Auf dieser Grundlage widmete ich mich der ganzheitlichen Projektplanung inkl. Budget-, Personal- und Meilensteinplanung sowie einer detaillierten Umsetzungs-Roadmap. Das Ziel meines, aus meiner Sicht viel zu kurzen, Projekteinsatzes war die Erstellung einer Entscheidungsvorlage für die Geschäftsleitung. Dazu stellte ich verschiedene, strategische Umsetzungsszenarien für die Plattform „Redispatch 2.0“ auf. Je nach getroffener Ausrichtung und Entscheidung über den strategischen Fokus kann die Plattform, in die eine oder andere Richtung umgesetzt werden. Ich bestimmte die Entwicklungskosten und das Sizing des einzusetzenden Entwicklungsteams. Dazu kalkulierte ich die techn. Betriebskosten der internen IT des Auftraggebers sowie für das Hosting bei externen Cloud-Anbietern. Die laufenden Wartungs- und Supportkosten summierte ich über die Betriebslaufzeit dazu.
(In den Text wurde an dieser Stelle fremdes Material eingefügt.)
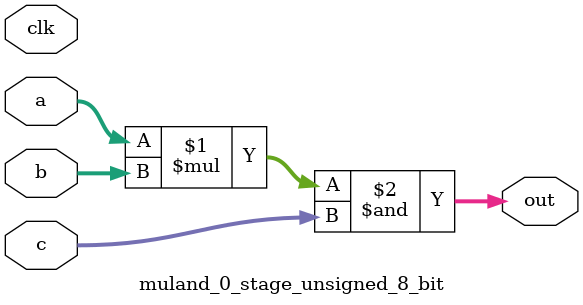
<source format=sv>
(* use_dsp = "yes" *) module muland_0_stage_unsigned_8_bit(
	input  [7:0] a,
	input  [7:0] b,
	input  [7:0] c,
	output [7:0] out,
	input clk);

	assign out = (a * b) & c;
endmodule

</source>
Eine Gilde für die Cloud der syracom

Parallel zu der laufenden Arbeit in den Kundenprojekten war ich auch innerhalb der syracom aktiv. Hier hatten wir als eher kleinere Unternehmensberatung vor der Herausforderung gestanden, das Beratungsgeschäft mit der Weiterbildung der Mitarbeiter zu verbinden. Auf der einen Seite sind meine Kollegen gänzlich für die Kundenprojekte abgestellt. Auf der anderen Seite bedarf es jedoch der fachlich-technischen Weiterbildung der Mitarbeiter, damit jeder einzelne und das Unternehmen in Summe auch zukünftig am Markt bestehen kann. Wie kann dies aber gestaltet werden, wenn die Mitarbeiter in Kundenprojekten verkauft sind?

Der Vorstand entwickelte hierfür ein Modell, wie der Zeiteinsatz der Mitarbeiter sinnvoll zwischen diesen beiden Interessen aufgeteilt werden kann, sodass alle drei Seiten berücksichtigt sind: die Mitarbeiter, die Kunden und das Unternehmen. Mit diesem Modell in der Tasche machte ich mich an meine Arbeit, die Weiterbildung im Bereich Cloud und cloud-nativen Architekturen voranzubringen.

Ich bediente mich hier bei Spotify, genau an der Spotify Engineering Culture. Zwar konnten wir für uns als Bereitung schlecht die ganze Organisation mit den Tribes und Squads nutzen. Die Idee hinter den Gilden und Chaptern war jedoch für uns genau das richtige. Ich konzipierte also ein Chapter für den kollaborativen Austausch der Mitarbeiter und deren zielorientierte Weiterbildung in den neuen Technologien. Weiterbildungen, Qualifikation waren genauso Teil meines Konzepts wie sich hands-on selbständig und gegenseitig in Projekten diese Technologien und Paradigmen anzueigenen. Als Leiter dieser Gilde konnte ich mich so optiomal einbringen und meine Expertise in diesem Feld an meine Kollegen weiterbringen.